# [Problem description]
Return copies of the lines below that mention "size".

(Web page revision data)
== Segment start ==

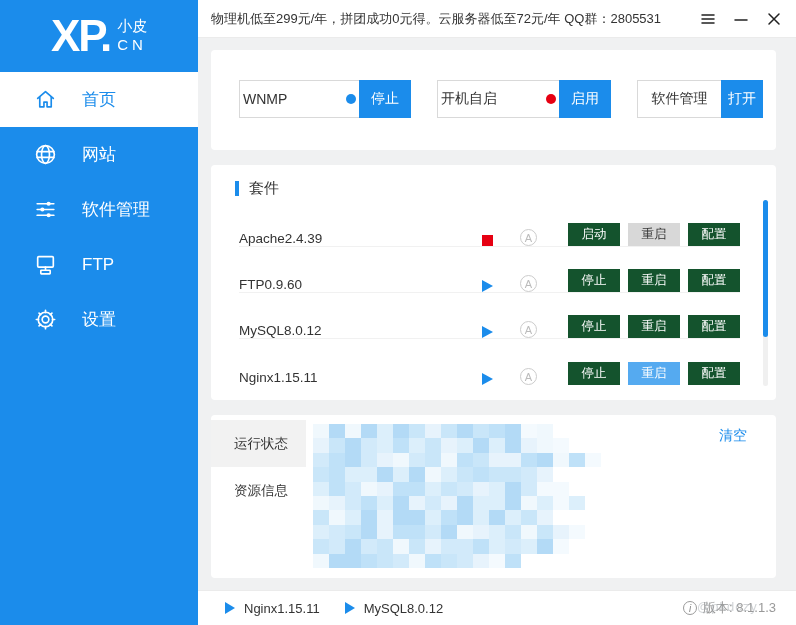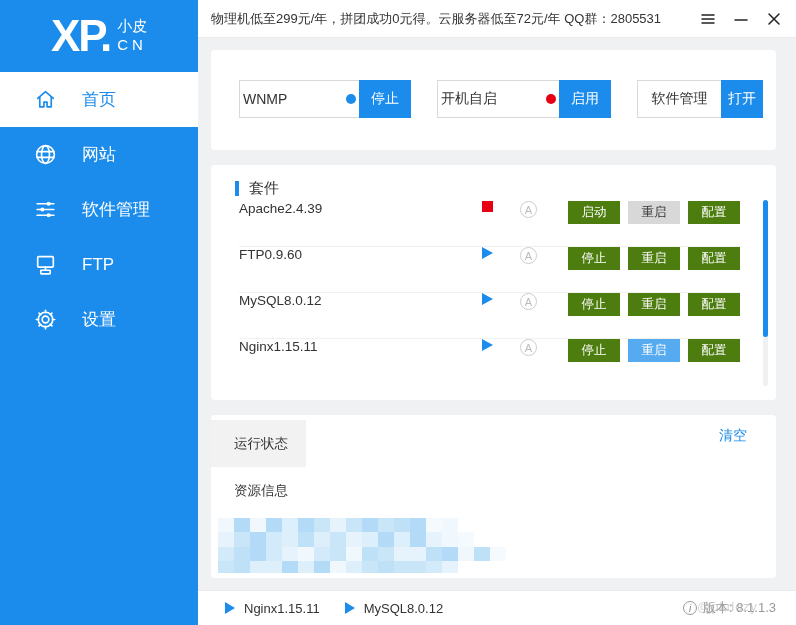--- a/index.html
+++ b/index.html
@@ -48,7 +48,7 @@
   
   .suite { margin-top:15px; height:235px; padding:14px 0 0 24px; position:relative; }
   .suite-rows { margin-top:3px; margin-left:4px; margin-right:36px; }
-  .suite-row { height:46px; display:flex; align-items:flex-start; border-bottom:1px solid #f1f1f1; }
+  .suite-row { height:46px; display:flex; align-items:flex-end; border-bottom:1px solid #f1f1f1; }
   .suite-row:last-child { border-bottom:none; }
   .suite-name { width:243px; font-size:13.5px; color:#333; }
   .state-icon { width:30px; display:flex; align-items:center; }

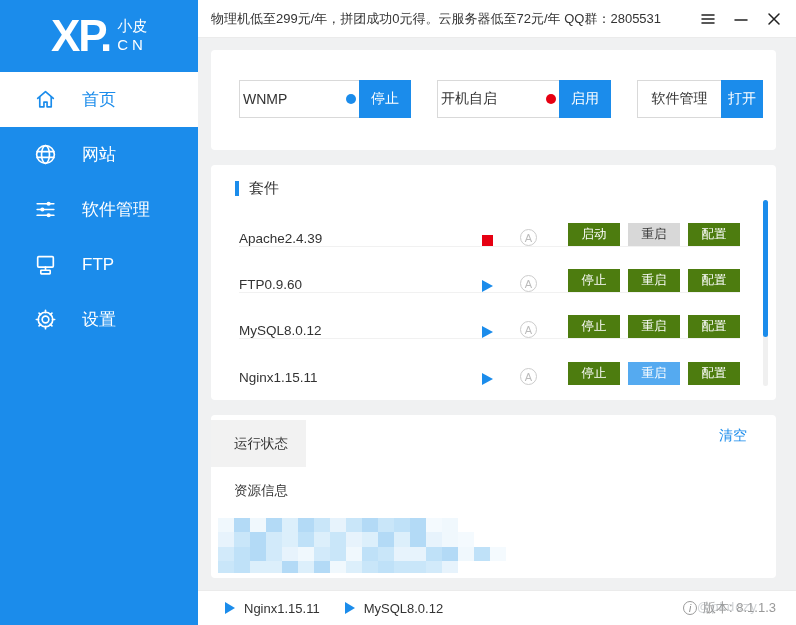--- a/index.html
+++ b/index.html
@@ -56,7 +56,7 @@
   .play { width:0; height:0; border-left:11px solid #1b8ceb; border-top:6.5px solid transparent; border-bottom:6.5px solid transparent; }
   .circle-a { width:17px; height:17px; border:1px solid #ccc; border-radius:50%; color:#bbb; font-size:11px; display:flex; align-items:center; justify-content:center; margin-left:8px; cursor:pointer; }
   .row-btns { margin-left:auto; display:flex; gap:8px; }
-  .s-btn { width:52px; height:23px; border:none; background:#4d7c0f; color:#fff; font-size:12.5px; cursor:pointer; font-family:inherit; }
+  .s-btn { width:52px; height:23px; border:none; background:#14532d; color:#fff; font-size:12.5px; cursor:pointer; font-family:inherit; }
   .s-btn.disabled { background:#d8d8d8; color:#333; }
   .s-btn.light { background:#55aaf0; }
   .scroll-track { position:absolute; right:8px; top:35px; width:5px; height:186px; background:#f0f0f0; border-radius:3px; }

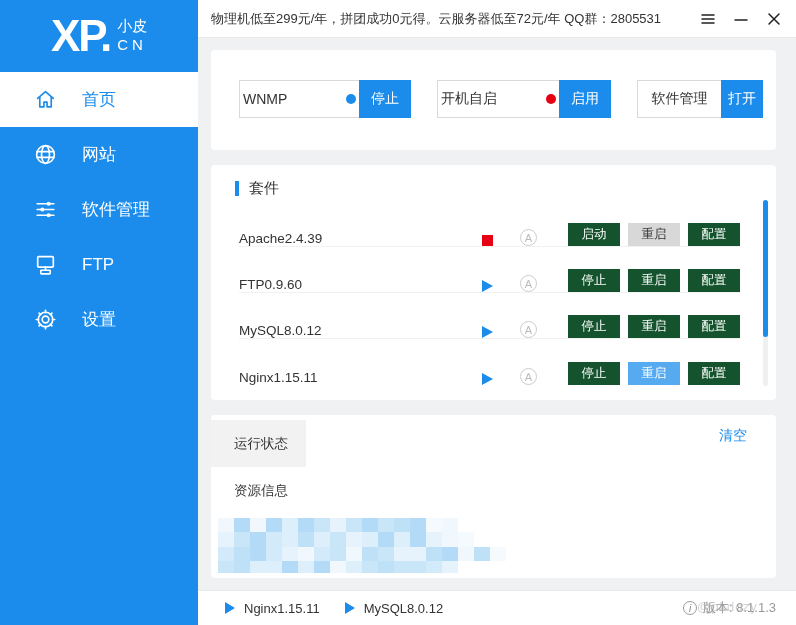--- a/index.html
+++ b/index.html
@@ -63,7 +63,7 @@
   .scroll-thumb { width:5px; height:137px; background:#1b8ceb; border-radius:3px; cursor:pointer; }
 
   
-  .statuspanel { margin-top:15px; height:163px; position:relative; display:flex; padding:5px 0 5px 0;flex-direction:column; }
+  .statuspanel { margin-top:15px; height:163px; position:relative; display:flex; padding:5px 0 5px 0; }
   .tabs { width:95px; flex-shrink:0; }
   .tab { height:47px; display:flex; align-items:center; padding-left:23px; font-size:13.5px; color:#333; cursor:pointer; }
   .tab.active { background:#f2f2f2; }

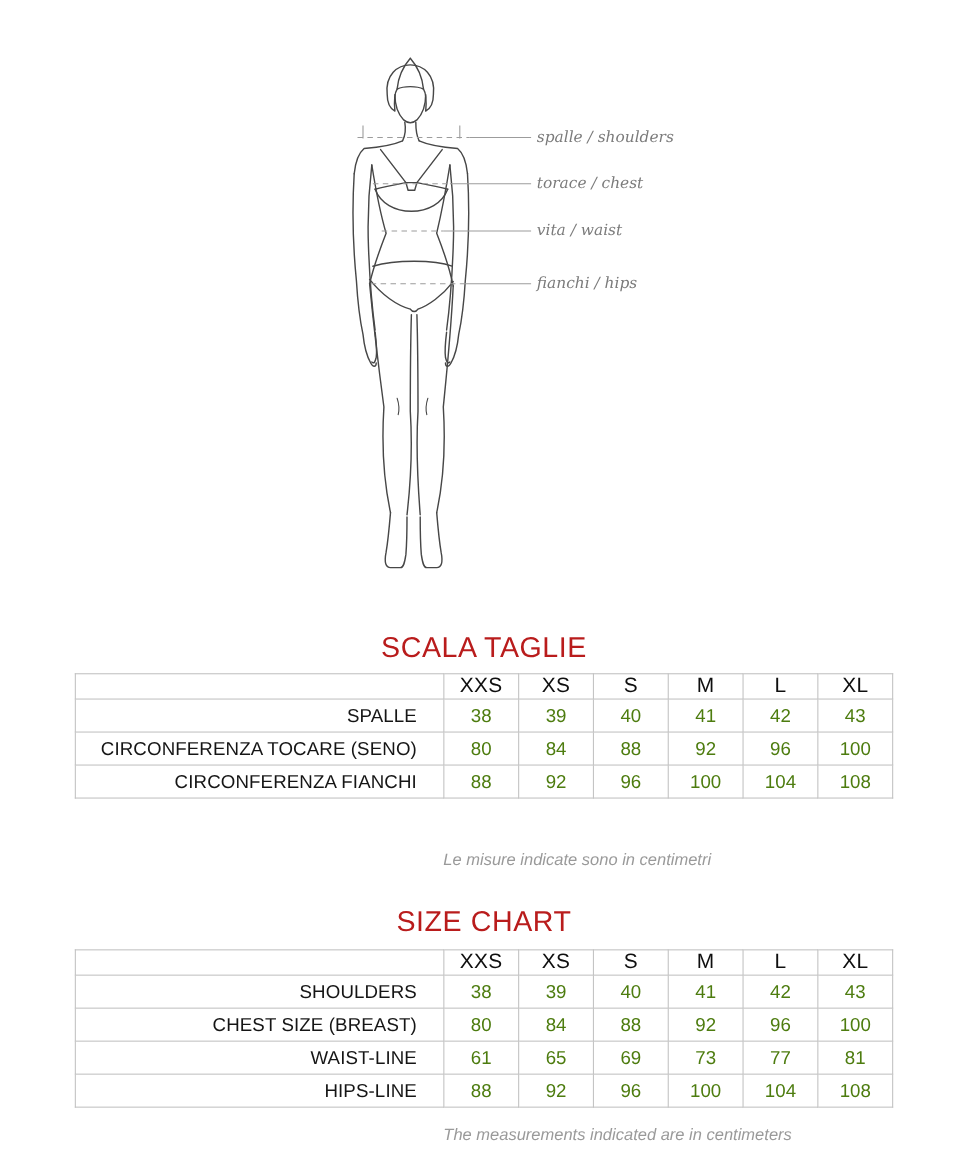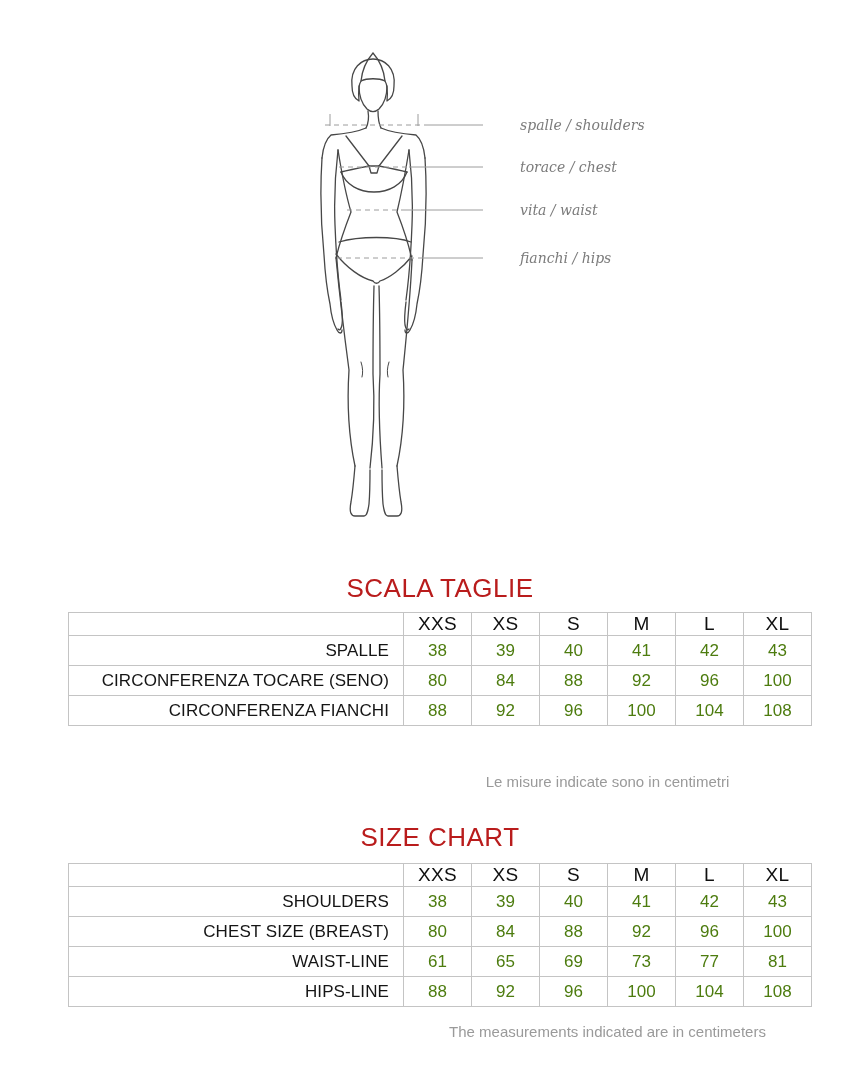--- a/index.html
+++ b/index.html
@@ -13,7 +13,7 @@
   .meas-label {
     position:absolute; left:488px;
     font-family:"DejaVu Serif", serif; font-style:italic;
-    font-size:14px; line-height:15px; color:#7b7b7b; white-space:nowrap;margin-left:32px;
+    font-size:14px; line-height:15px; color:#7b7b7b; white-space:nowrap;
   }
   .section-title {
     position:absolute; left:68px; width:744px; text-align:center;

== Segment end ==

# [Response]
   .suite-name { width:243px; font-size:13.5px; color:#333; }
   .circle-a { width:17px; height:17px; border:1px solid #ccc; border-radius:50%; color:#bbb; font-size:11px; display:flex; align-items:center; justify-content:center; margin-left:8px; cursor:pointer; }
-  .s-btn { width:52px; height:23px; border:none; background:#4d7c0f; color:#fff; font-size:12.5px; cursor:pointer; font-family:inherit; }
+  .s-btn { width:52px; height:23px; border:none; background:#14532d; color:#fff; font-size:12.5px; cursor:pointer; font-family:inherit; }
   .tab { height:47px; display:flex; align-items:center; padding-left:23px; font-size:13.5px; color:#333; cursor:pointer; }
-    font-size:14px; line-height:15px; color:#7b7b7b; white-space:nowrap;margin-left:32px;
+    font-size:14px; line-height:15px; color:#7b7b7b; white-space:nowrap;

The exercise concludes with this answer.